By July 16, 2020 News

Late last week, the Virginia State Corporation Commission (SCC) approved Dominion Virginia Energy’s proposed 100% renewable energy tariff option.  Rider TRG, 100 Percent Total Renewable Generation Rider, was proposed by Dominion primarily to close a loophole that had allowed customers seeking to purchase 100% renewable energy to contract with a competitive supplier, even though Virginia’s electricity market is largely not open to competition.  Current statute allows customers of any size to contract with a competitive supplier for 100% renewable energy, as long as their incumbent utility (Dominion in most of the state) does not offer a 100% renewable tariff option.  The approval of this tariff option effectively eliminates that ability.

Customers who have already switched to a competitive supplier to purchase 100% renewable electricity are permitted to continue competitive service, but only until the term of the existing competitive supply service concludes at which time they will be returned to bundled utility service.  Customers who have contracted, but not yet switched to a competitive supplier under a 100% renewable electricity purchase agreement will no longer be allowed to switch to competitive supply, setting up potential contract terminations for customers who contracted, but did not complete enrollment.  This ruling does not affect the ability of customers whose demand exceeds 5 MW to switch to competitive retail supply, regardless of the renewable content of the energy purchased.
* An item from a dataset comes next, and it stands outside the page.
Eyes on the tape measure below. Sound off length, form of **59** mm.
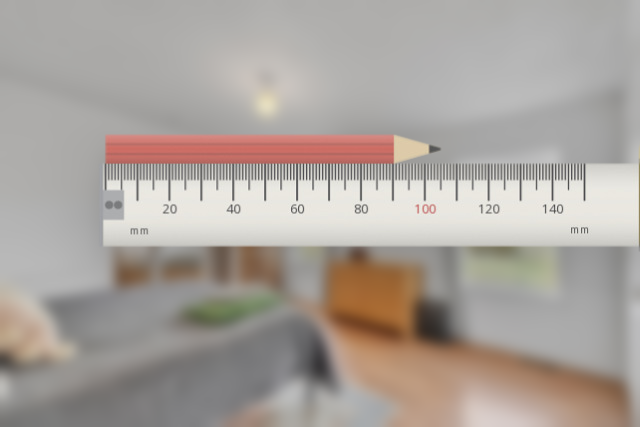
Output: **105** mm
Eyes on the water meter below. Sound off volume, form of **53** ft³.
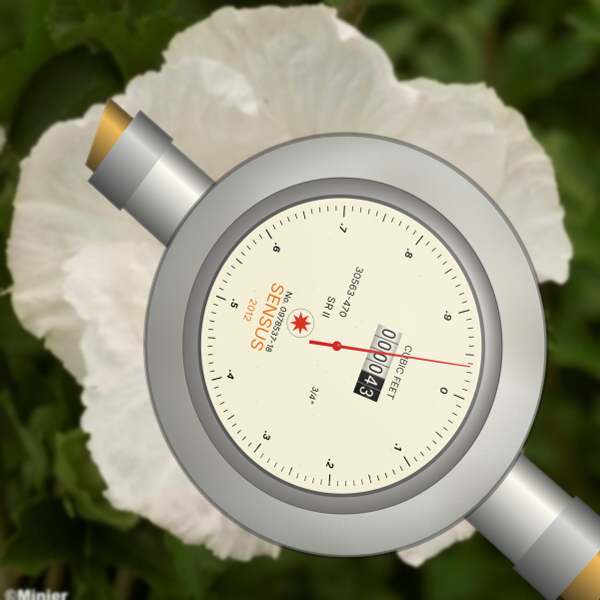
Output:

Separately, the Virginia Supreme Court ruled that the SCC can consider the impact on remaining utility customers in determining if a customer may aggregate multiple, non-contiguous sites to reach the 5 MW threshold required to purchase supply competitively.  The SCC had previously denied the petitions of several large customers seeking to aggregate multiple sites to exceed the 5 MW threshold and purchase competitive supply because allowing those customers to leave the utility was not in the “public interest.”  In explaining its decision, the SCC highlighted the adverse rate impact to customers remaining on utility supply from the departure of the aggregating customers.

The Virginia legislature ultimately passed a bill allowing those customers that had petitioned to leave, however the bill was specific to those customers who had been denied.  Going forward, the ruling makes clear that customers seeking to aggregate sites to reach the 5 MW threshold will be subject to the SCC’s review of the impact to customers remaining with the utility, which means the path to competitive supply will be challenging for customers with more than 5 MW of load spread across multiple sites.  Customers with more than 5 MW of load at a single site are not subject to this review.